Collections of this Kind

Small worlds

They say the scale of children's worlds is collapsing, and while there's some truth in that, the scale of children's lives have always been different from adults, and in some ways richer and more rooted for it.

When I was five or six, our little group at school would spend endless breaktimes digging tunnels through the hard dry clay soil our school stood on, building miniworlds of complex levels for various toys to enjoy in an area probably no more than two metres wide. All around the playing field, other groups, groups I had no idea of, did the same, with tiny regions of their own.

A couple of years latter, and we were all about dens for ourselves, under brambles and in the deep dry grass that surrounded our house. Each den carved out a small world which we knew in detail: each branch and stone, each old birds' nest and animal smeuse winding its way through the dense hedgerows.

But perhaps the peak of this intimacy settled on the ford just down from our house, where one of the many local chalk streams came out from its thick water grass and spilled under a footbridge into a pond which no sane driver would actually attempt1. The ford was the centre of our world: entertainment, education, and meetplace. It was the boundary where new comers would be tested against our moral standards, where knowledge of the depths and shallows was a matter of life and death, where understanding the eel-hides and minnow movements gave you access to the power of a natural magic.

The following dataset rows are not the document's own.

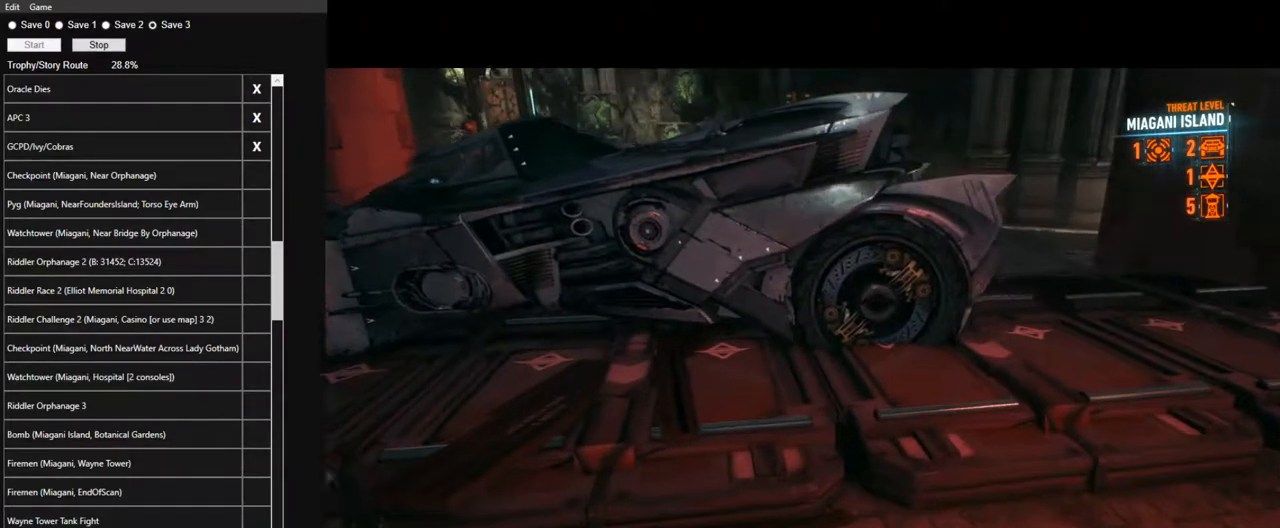
{"keys": ["e", "w"], "mouse": [], "events": [[484, "e", "down"]]}
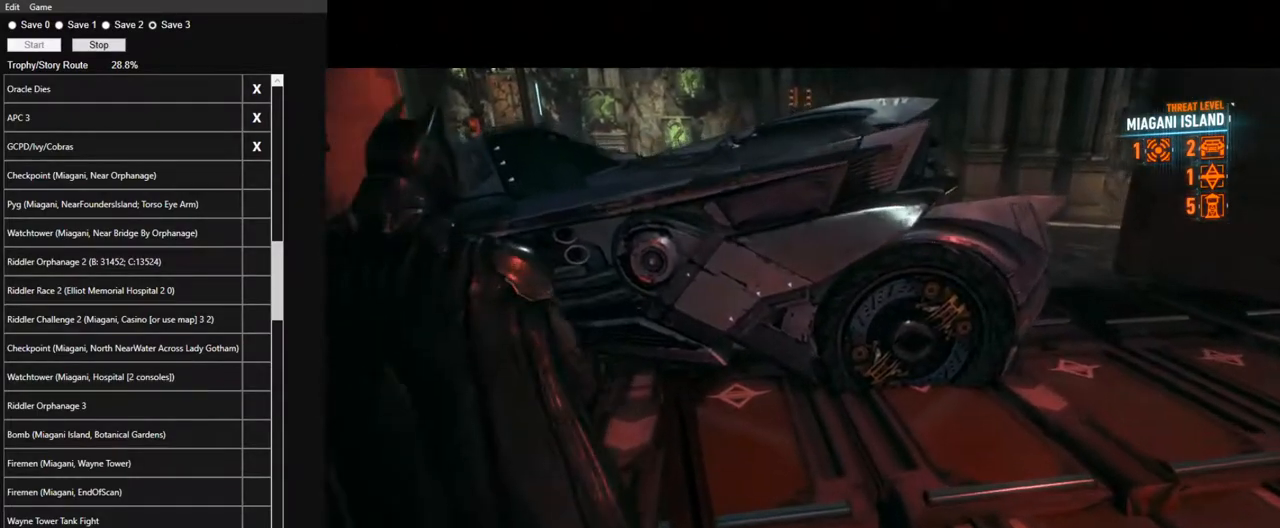
{"keys": ["e", "w"], "mouse": [], "events": [[84, "e", "up"], [184, "e", "down"], [267, "e", "up"], [367, "e", "down"], [417, "e", "up"], [500, "e", "down"]]}
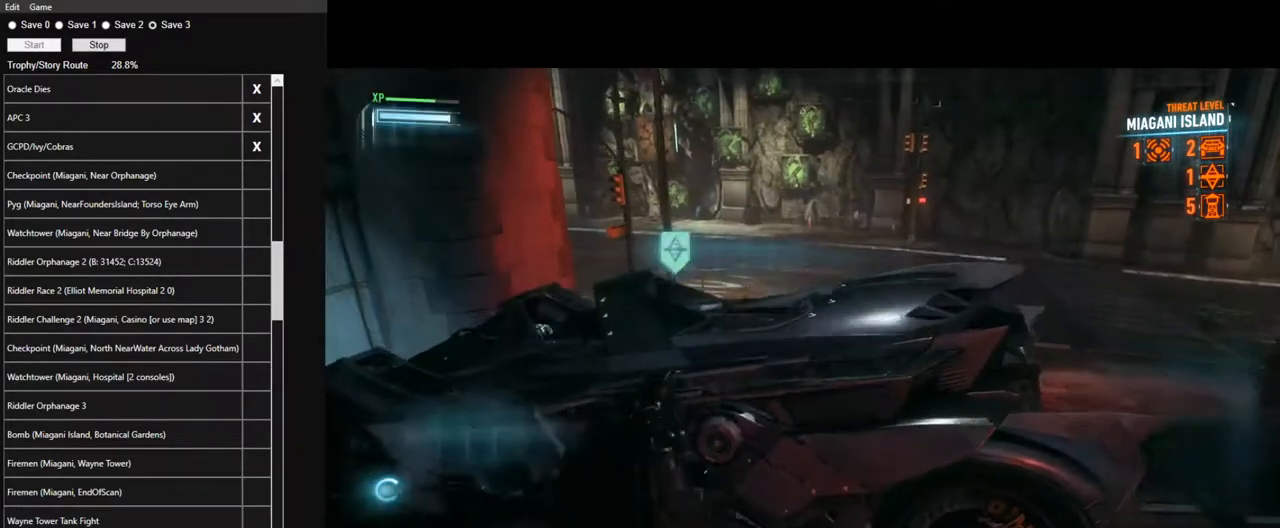
{"keys": ["d", "w"], "mouse": ["right"], "events": [[100, "e", "up"], [150, "mouse_right", "down"], [150, "w", "up"], [234, "d", "down"], [434, "w", "down"]]}
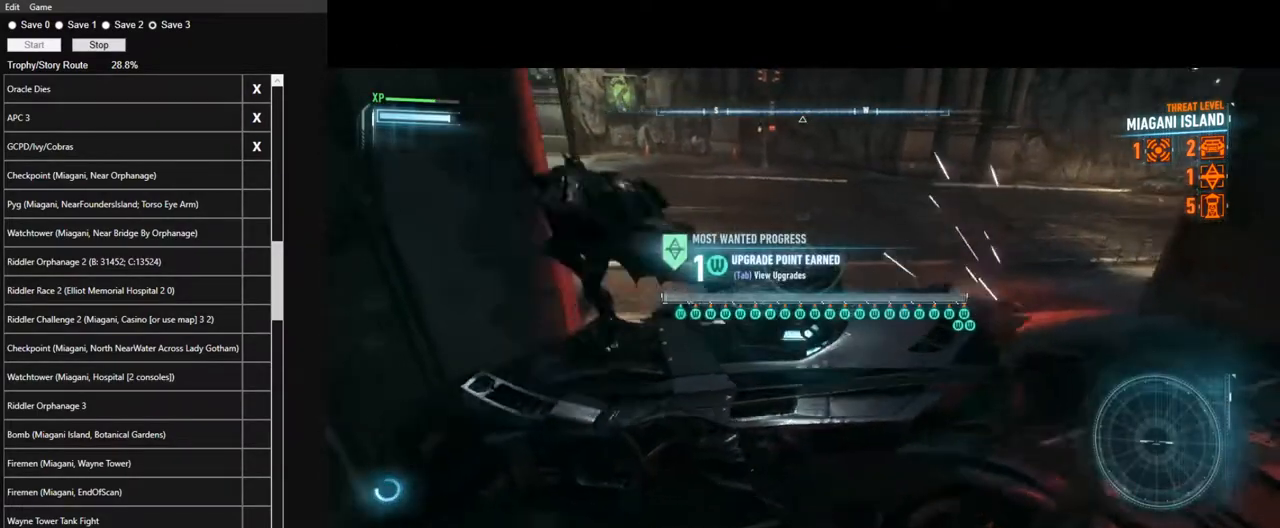
{"keys": ["space", "w"], "mouse": ["right"], "events": [[250, "d", "up"], [450, "space", "down"]]}
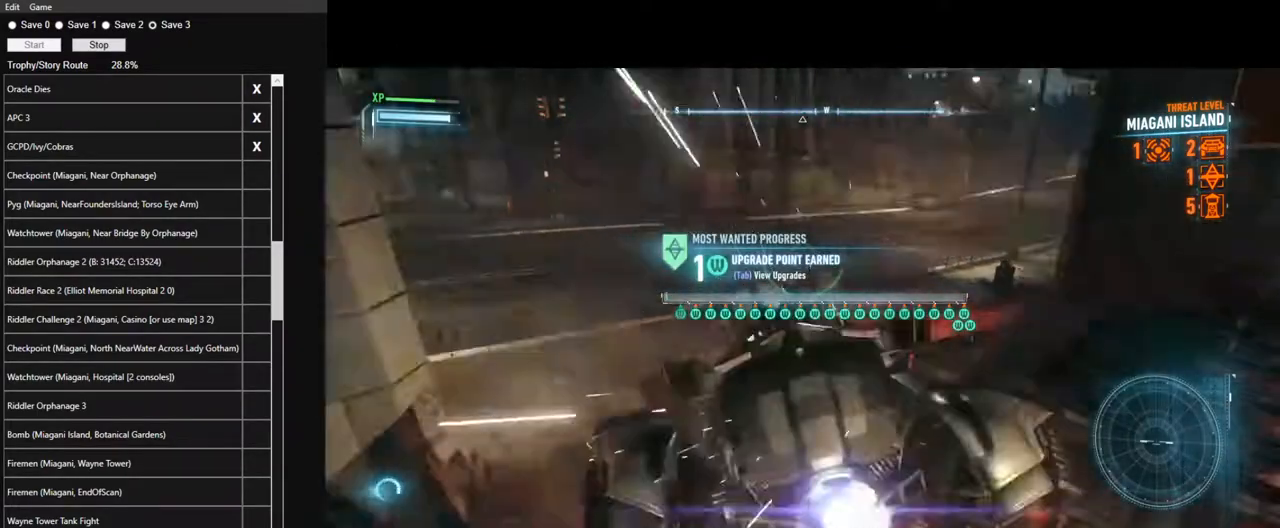
{"keys": ["a", "w"], "mouse": ["right"], "events": [[34, "a", "down"], [84, "space", "up"]]}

From this pole we would spill out as our confidence grew, first to the underbridges and islands of the surrounding chalk streams, then the abandoned corners of local scrubs and woods, the owners of which never seemed to mind us setting up camp. From there, we wound our way out across the estuary and The Downs, to the far reaches of the country and planet, but with size comes generality, and so we always found our way back to the ford, with our lovers and then with our children, that they should see the beauty of an hour watching water boatmen and the glory of the caddis larva, and know that from this small detailed centre, the universe should rightfully proceed.

9 July 1976

 

Notes:

1 Though people did, to our continual excitement.